7:30pm Turner Classic Movies Unforgiven (1992 USA): Clint Eastwood's magnificent revisionist Western makes its wide-screen television debut this evening, as TCM closes out this year's 31 Days of Oscar celebration with '90s night. Eastwood's developing talent behind the camera had been evident for years, but it was Unforgiven that finally brought it into sharp focus for filmgoers and Academy voters alike, and The Man With No Name has been a staple at Oscar night ever since. You probably don't need a plot synopsis for this one, but the film explores many of Clint's favorite topics, including America's fetish for violence and the ethical and moral issues that accompany that fetish. If you've never seen it, tonight's your night.
Monday 03/03/08
3pm Turner Classic Movies The Trouble with Harry (1955 USA): One of Alfred Hitchcock's lesser-known films, The Trouble with Harry is also one of his few out-and-out attempts at a comedy. This being Hitch, of course, it's a very DARK comedy, but one filled with plenty of mirthful moments nonetheless. Since the film bombed at the box office during its initial run - apparently a title character who was dead from the start of the film was a bridge too far for middle America - it's languished in semi-obscurity, and continues to divide Hitchcock fans, many of whom loathe it. Set in the bucolic backwoods of rural New England, the film stars Edmund Gwenn, John Forsythe, and Mildred Natwick as locals who can't quite figure out how to keep Harry's body from popping up without attracting the attention of local sheriff Royal Dano and implicating themselves in his demise. The Trouble with Harry can, perhaps, be considered a through-the-looking glass reinterpretation of Hitchcock's 1948 experiment Rope. In that film, two murderers try to conceal their victim from a roomful of inquisitive eyes; in this one, a town full of innocents try to conceal Harry from each other whilst trying to solve the crime (if, indeed, a crime has been committed at all). This film also marked the first collaboration between Hitchcock and composer Bernard Herrmann, and includes the screen debut of Shirley MacLaine as a guileless local mother whose cute but meddlesome child is portrayed by the Beaver, Jerry Mathers.

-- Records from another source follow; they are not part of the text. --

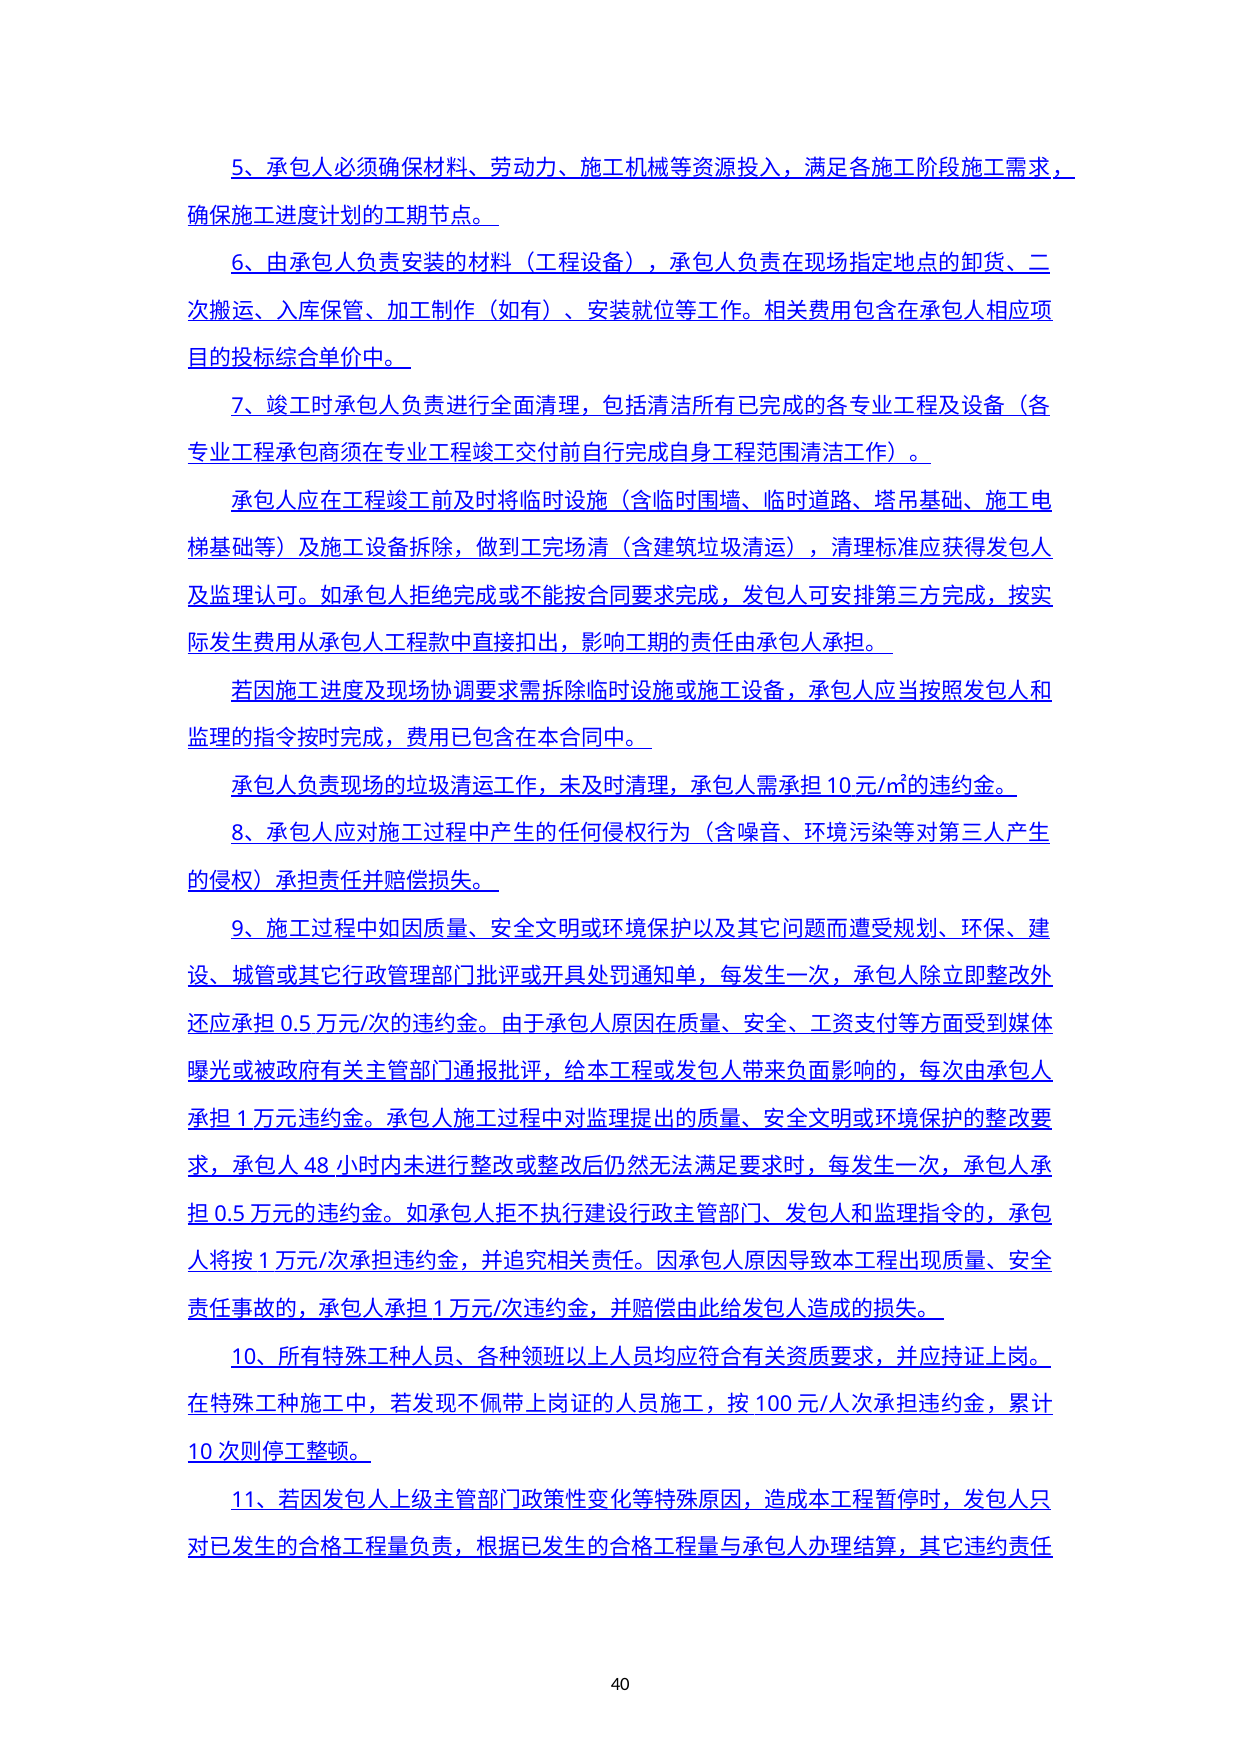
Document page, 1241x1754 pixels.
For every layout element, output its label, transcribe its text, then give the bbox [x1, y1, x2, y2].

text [187, 1482, 1053, 1556]
text 6、由承包人负责安装的材料（工程设备），承包人负责在现场指定地点的卸货、二次搬运、入库保管、加工制作（如有）、安装就位等工作。相关费用包含在承包人相应项目的投标综合单价中。 [187, 321, 1053, 372]
text 承包人应在工程竣工前及时将临时设施（含临时围墙、临时道路、塔吊基础、施工电梯基础等）及施工设备拆除，做到工完场清（含建筑垃圾清运），清理标准应获得发包人及监理认可。如承包人拒绝完成或不能按合同要求完成，发包人可安排第三方完成，按实际发生费用从承包人工程款中直接扣出，影响工期的责任由承包人承担。 [187, 559, 1053, 605]
text 7、竣工时承包人负责进行全面清理，包括清洁所有已完成的各专业工程及设备（各专业工程承包商须在专业工程竣工交付前自行完成自身工程范围清洁工作）。 [187, 388, 1053, 467]
text 9、施工过程中如因质量、安全文明或环境保护以及其它问题而遭受规划、环保、建设、城管或其它行政管理部门批评或开具处罚通知单，每发生一次，承包人除立即整改外，还应承担0.5万元/次的违约金。由于承包人原因在质量、安全、工资支付等方面受到媒体曝光或被政府有关主管部门通报批评，给本工程或发包人带来负面影响的，每次由承包人承担1万元违约金。承包人施工过程中对监理提出的质量、安全文明或环境保护的整改要求，承包人48 小时内未进行整改或整改后仍然无法满足要求时，每发生一次，承包人承担0.5万元的违约金。如承包人拒不执行建设行政主管部门、发包人和监理指令的，承包人将按1万元/次承担违约金，并追究相关责任。因承包人原因导致本工程出现质量、安全责任事故的，承包人承担1万元/次违约金，并赔偿由此给发包人造成的损失。 [187, 986, 1053, 1033]
text 5、承包人必须确保材料、劳动力、施工机械等资源投入，满足各施工阶段施工需求，确保施工进度计划的工期节点。 [187, 150, 1053, 229]
text 6、由承包人负责安装的材料（工程设备），承包人负责在现场指定地点的卸货、二次搬运、入库保管、加工制作（如有）、安装就位等工作。相关费用包含在承包人相应项目的投标综合单价中。 [187, 245, 1053, 320]
text 承包人负责现场的垃圾清运工作，未及时清理，承包人需承担10元/㎡的违约金。 [187, 768, 1053, 799]
text 承包人应在工程竣工前及时将临时设施（含临时围墙、临时道路、塔吊基础、施工电梯基础等）及施工设备拆除，做到工完场清（含建筑垃圾清运），清理标准应获得发包人及监理认可。如承包人拒绝完成或不能按合同要求完成，发包人可安排第三方完成，按实际发生费用从承包人工程款中直接扣出，影响工期的责任由承包人承担。 [187, 483, 1053, 558]
text 承包人应在工程竣工前及时将临时设施（含临时围墙、临时道路、塔吊基础、施工电梯基础等）及施工设备拆除，做到工完场清（含建筑垃圾清运），清理标准应获得发包人及监理认可。如承包人拒绝完成或不能按合同要求完成，发包人可安排第三方完成，按实际发生费用从承包人工程款中直接扣出，影响工期的责任由承包人承担。 [187, 606, 1053, 657]
text 10、所有特殊工种人员、各种领班以上人员均应符合有关资质要求，并应持证上岗。在特殊工种施工中，若发现不佩带上岗证的人员施工，按100元/人次承担违约金，累计10 次则停工整顿。 [187, 1339, 1053, 1414]
text 10、所有特殊工种人员、各种领班以上人员均应符合有关资质要求，并应持证上岗。在特殊工种施工中，若发现不佩带上岗证的人员施工，按100元/人次承担违约金，累计10 次则停工整顿。 [187, 1415, 1053, 1466]
text 9、施工过程中如因质量、安全文明或环境保护以及其它问题而遭受规划、环保、建设、城管或其它行政管理部门批评或开具处罚通知单，每发生一次，承包人除立即整改外，还应承担0.5万元/次的违约金。由于承包人原因在质量、安全、工资支付等方面受到媒体曝光或被政府有关主管部门通报批评，给本工程或发包人带来负面影响的，每次由承包人承担1万元违约金。承包人施工过程中对监理提出的质量、安全文明或环境保护的整改要求，承包人48 小时内未进行整改或整改后仍然无法满足要求时，每发生一次，承包人承担0.5万元的违约金。如承包人拒不执行建设行政主管部门、发包人和监理指令的，承包人将按1万元/次承担违约金，并追究相关责任。因承包人原因导致本工程出现质量、安全责任事故的，承包人承担1万元/次违约金，并赔偿由此给发包人造成的损失。 [187, 1081, 1053, 1323]
text 若因施工进度及现场协调要求需拆除临时设施或施工设备，承包人应当按照发包人和监理的指令按时完成，费用已包含在本合同中。 [187, 673, 1053, 752]
text 8、承包人应对施工过程中产生的任何侵权行为（含噪音、环境污染等对第三人产生的侵权）承担责任并赔偿损失。 [187, 815, 1053, 895]
text 9、施工过程中如因质量、安全文明或环境保护以及其它问题而遭受规划、环保、建设、城管或其它行政管理部门批评或开具处罚通知单，每发生一次，承包人除立即整改外，还应承担0.5万元/次的违约金。由于承包人原因在质量、安全、工资支付等方面受到媒体曝光或被政府有关主管部门通报批评，给本工程或发包人带来负面影响的，每次由承包人承担1万元违约金。承包人施工过程中对监理提出的质量、安全文明或环境保护的整改要求，承包人48 小时内未进行整改或整改后仍然无法满足要求时，每发生一次，承包人承担0.5万元的违约金。如承包人拒不执行建设行政主管部门、发包人和监理指令的，承包人将按1万元/次承担违约金，并追究相关责任。因承包人原因导致本工程出现质量、安全责任事故的，承包人承担1万元/次违约金，并赔偿由此给发包人造成的损失。 [187, 911, 1053, 985]
text 9、施工过程中如因质量、安全文明或环境保护以及其它问题而遭受规划、环保、建设、城管或其它行政管理部门批评或开具处罚通知单，每发生一次，承包人除立即整改外，还应承担0.5万元/次的违约金。由于承包人原因在质量、安全、工资支付等方面受到媒体曝光或被政府有关主管部门通报批评，给本工程或发包人带来负面影响的，每次由承包人承担1万元违约金。承包人施工过程中对监理提出的质量、安全文明或环境保护的整改要求，承包人48 小时内未进行整改或整改后仍然无法满足要求时，每发生一次，承包人承担0.5万元的违约金。如承包人拒不执行建设行政主管部门、发包人和监理指令的，承包人将按1万元/次承担违约金，并追究相关责任。因承包人原因导致本工程出现质量、安全责任事故的，承包人承担1万元/次违约金，并赔偿由此给发包人造成的损失。 [187, 1034, 1053, 1080]
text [187, 1557, 1053, 1561]
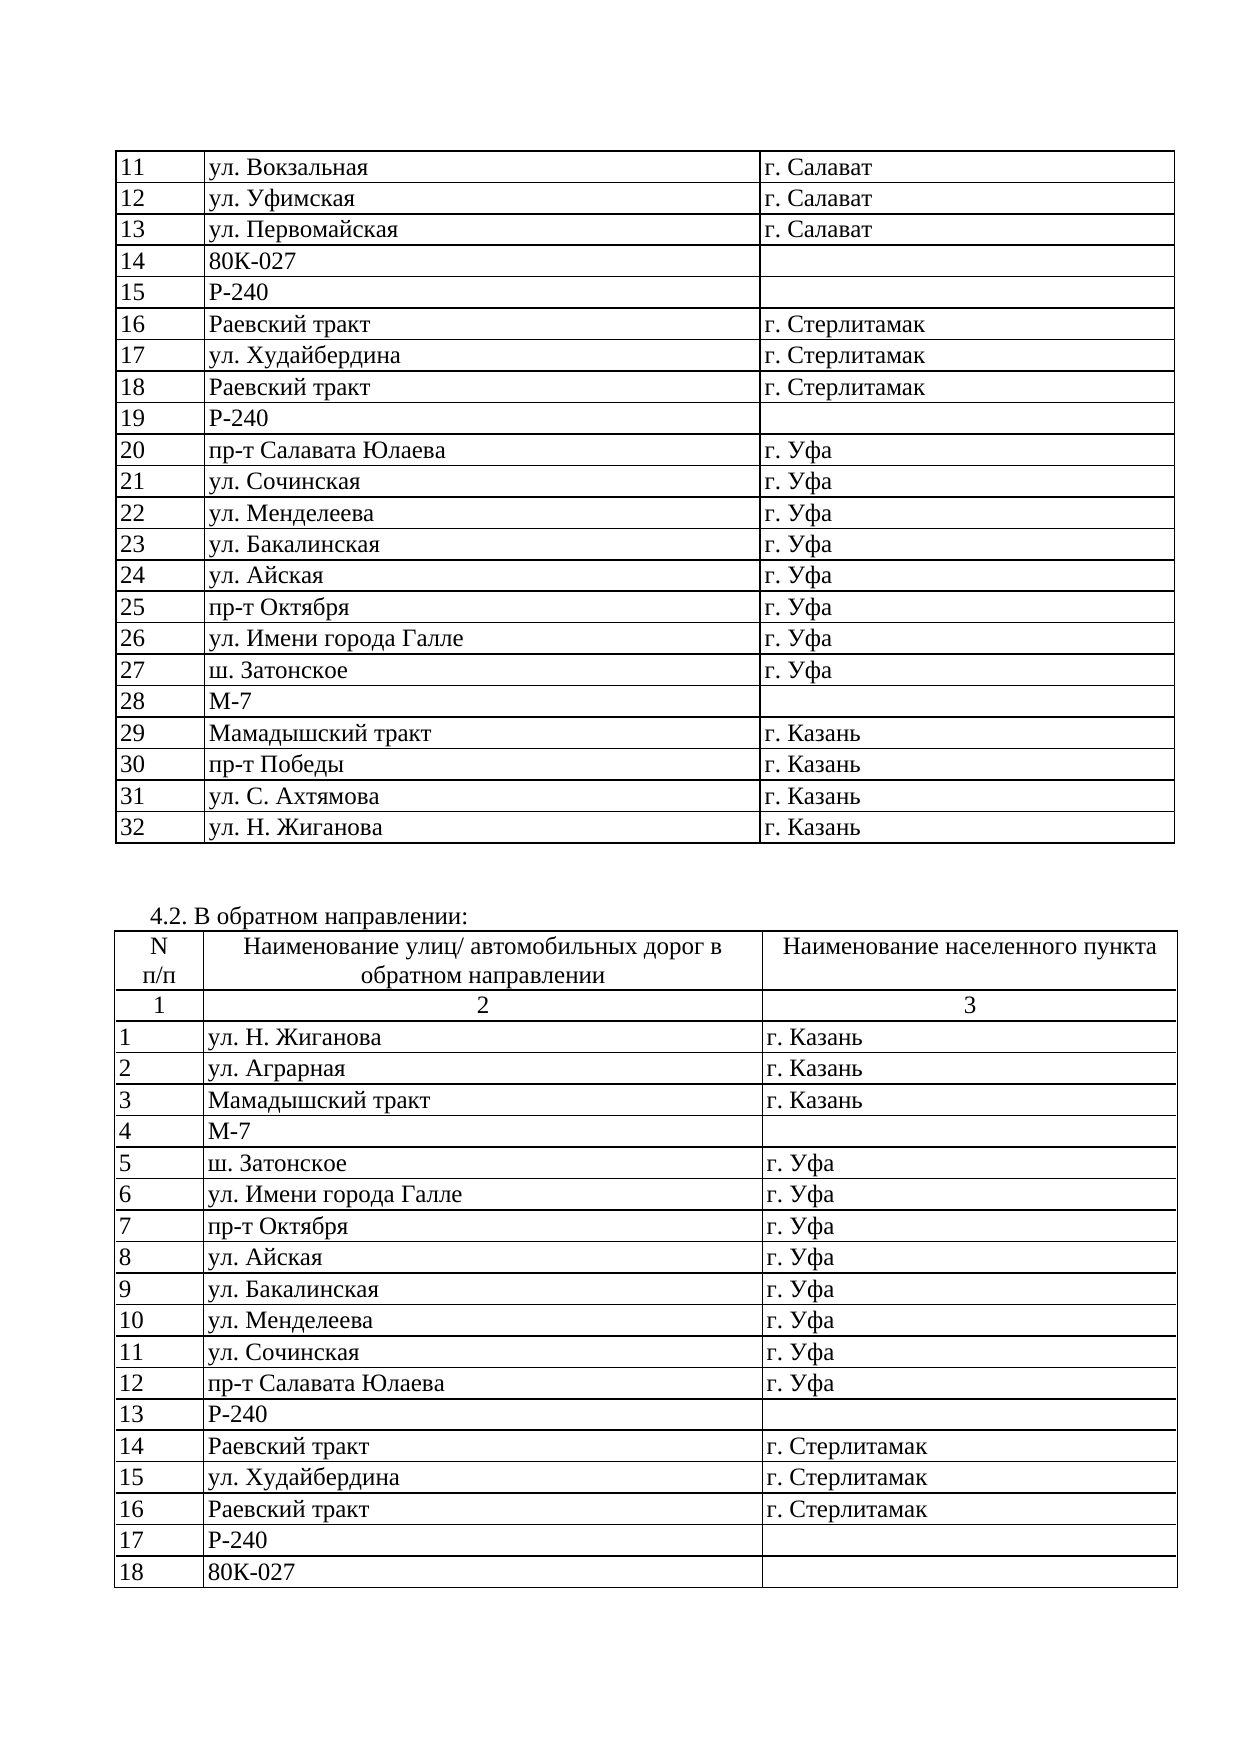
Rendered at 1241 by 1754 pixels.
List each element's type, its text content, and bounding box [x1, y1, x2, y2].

table_cell пр-т Салавата Юлаева [205, 435, 759, 464]
table_cell ул. Имени города Галле [204, 1179, 762, 1209]
table_cell ул. Н. Жиганова [205, 812, 759, 842]
table_cell Раевский тракт [204, 1431, 762, 1461]
table_cell 3 [763, 989, 1177, 1020]
table_cell ул. С. Ахтямова [205, 781, 759, 811]
table_header N п/п [115, 932, 203, 989]
table_cell ул. Имени города Галле [205, 623, 759, 653]
table_cell ул. Сочинская [205, 466, 759, 496]
table_cell 18 [115, 1556, 203, 1587]
table_cell ул. Первомайская [205, 215, 759, 244]
table_cell ул. Вокзальная [205, 152, 759, 181]
table_cell 32 [117, 812, 204, 842]
table_cell Мамадышский тракт [205, 718, 759, 748]
table_cell г. Уфа [763, 1366, 1177, 1398]
table_cell г. Уфа [763, 1335, 1177, 1366]
table_cell г. Казань [761, 718, 1174, 748]
table_cell 15 [117, 277, 204, 307]
table_cell 29 [117, 718, 204, 748]
table_cell г. Казань [763, 1020, 1177, 1052]
table_cell 13 [117, 215, 204, 244]
table_cell 1 [115, 990, 203, 1020]
table_cell г. Салават [761, 183, 1174, 213]
table_cell г. Уфа [761, 529, 1174, 559]
table_cell 3 [115, 1084, 203, 1115]
table_cell г. Уфа [763, 1146, 1177, 1178]
table_cell ул. Менделеева [204, 1305, 762, 1335]
table_cell г. Уфа [763, 1272, 1177, 1303]
table_cell г. Уфа [763, 1241, 1177, 1272]
table_cell Р-240 [205, 403, 759, 433]
table_cell 12 [115, 1368, 203, 1398]
table_cell г. Уфа [761, 466, 1174, 496]
table_cell пр-т Октября [205, 592, 759, 622]
table_cell 8 [115, 1242, 203, 1272]
table_cell 24 [117, 561, 204, 590]
table_cell [761, 277, 1174, 307]
table_cell 15 [115, 1462, 203, 1492]
table_cell ул. Н. Жиганова [204, 1022, 762, 1052]
table_cell ул. Айская [204, 1242, 762, 1272]
table_cell пр-т Победы [205, 749, 759, 779]
table_cell г. Уфа [761, 623, 1174, 653]
table_cell М-7 [204, 1116, 762, 1146]
table_cell г. Казань [761, 749, 1174, 779]
table_cell ул. Худайбердина [204, 1462, 762, 1492]
table_cell 9 [115, 1273, 203, 1303]
table_cell г. Уфа [763, 1304, 1177, 1335]
table_cell [763, 1115, 1177, 1146]
table_cell 7 [115, 1210, 203, 1241]
table_cell г. Стерлитамак [761, 372, 1174, 402]
table_cell г. Стерлитамак [763, 1429, 1177, 1461]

6:30pm Turner Classic Movies Thou Shalt Not: Sex, Sin and Censorship in Pre-Code Hollywood (2008 USA): I haven't viewed this brand-new TCM original documentary yet, but the channel's record speaks for itself and the subject matter is as fascinating as ever, so I'll offer a fervid recommendation for this sight unseen. There's little information on the TCM Web site regarding the details - they don't even indicate who narrates the film, or mention any of the interview subjects - but mark this one down as essential viewing.